August memutuskan untuk duduk di sebuah batu dimana Amara duduk menunggunya. namun setelah beberapa saat Amara tak kunjung muncul.


"Amara.. Amara..!!"


Tak ada sahutan. ia kembali ke gua, berharap Amara telah kembali, tetap ia tak menemukannya.


'Apa ia telah pergi?' mengapa ia tak berpamitan padaku? August tampak sedih.


ia kembali lagi ke tepi sungai, mengambil sesuatu dari balik jubahnya, kain putih penutup mata Amara yang ia simpan, August lalu mencucinya di sungai itu.


"Dengarlah Amara.. setelah urusanku selesai aku akan mencarimu, dan aku berjanji akan membantumu menyembuhkan matamu." Teriak August lantang lalu pergi meninggalkan tempat itu.
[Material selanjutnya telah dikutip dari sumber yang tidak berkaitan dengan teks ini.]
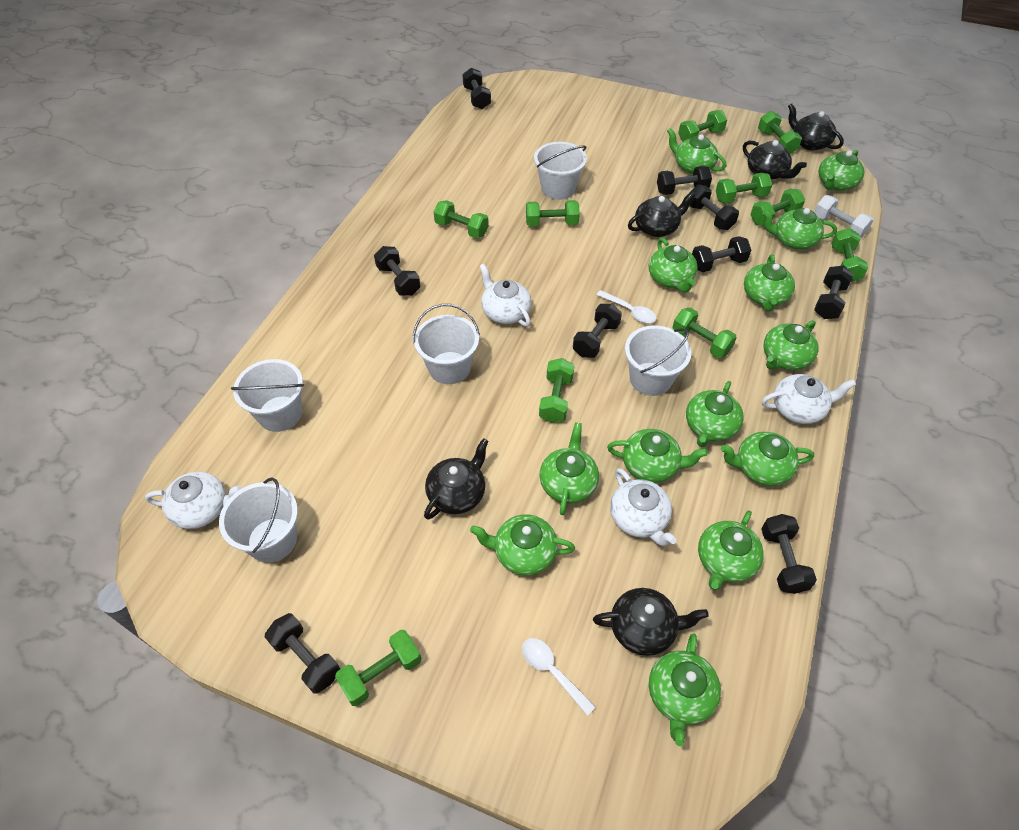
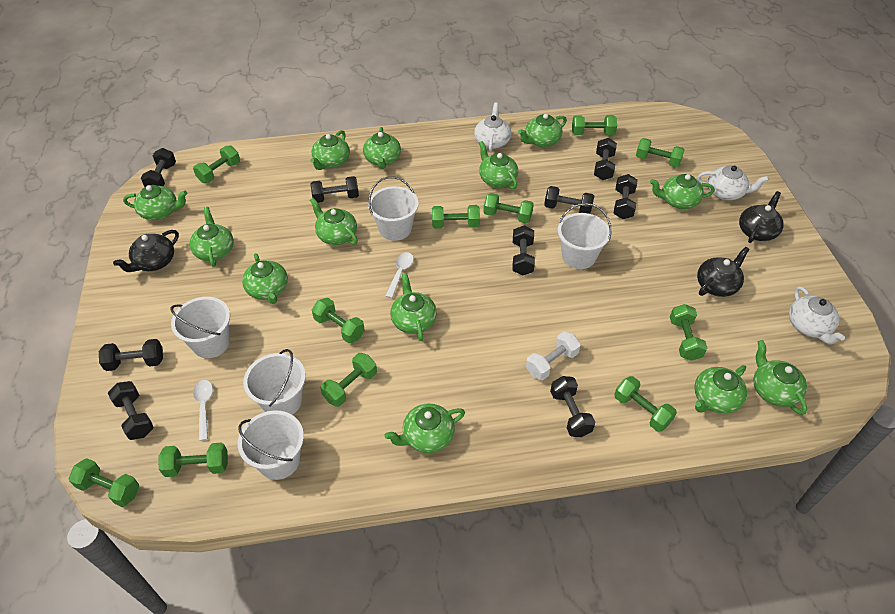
black teapot: [424,438,489,520] [593,588,709,656] [628,192,695,237] [743,140,807,180] [788,103,844,151] = 5 -> [113,230,179,272] [697,247,750,297] [739,191,784,243] = 3
green dumbbell: [335,630,422,706] [434,200,489,238] [526,200,580,227] [539,358,575,423] [672,307,737,358] [678,110,727,142] [716,173,772,203] [750,189,805,226] [758,111,802,154] [831,228,868,282] = 10 -> [69,458,139,507] [159,443,228,477] [193,145,240,183] [312,298,365,343] [320,353,377,407] [432,205,480,229] [484,193,534,223] [572,115,617,135] [614,376,677,432] [636,138,684,168] [670,304,707,361] = 11
white teapot: [145,472,242,529] [479,264,531,327] [610,468,677,546] [762,374,856,424] = 4 -> [474,102,511,152] [697,165,769,200] [789,286,845,344] = 3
Seulas senyum tampak dari kedua bibir wanita yang duduk di atas pohon yang sangat tinggi tak jauh dari tempat August sebelumnya berada.


'Mercia, aku tau baru sehari kita bertemu, tapi kau menjadi orang pertama yang membuatku jatuh hati padamu, apakah kau juga memiliki perasaan yang sama padaku atau sikapmu semata-mata karena wajahku mirip dengan Julia kekasihmu yang terbunuh itu?"


'Aku akan mencari tau, jika kau benar-benar menyukaiku aku akan bertarung melawan phoenix itu dan siapapun wanita yang mencoba mendekatimu, aku akan terus berlatih menjadi lebih kuat.' Amara mengepalkan tangannya lalu bangkit dan melesat pergi.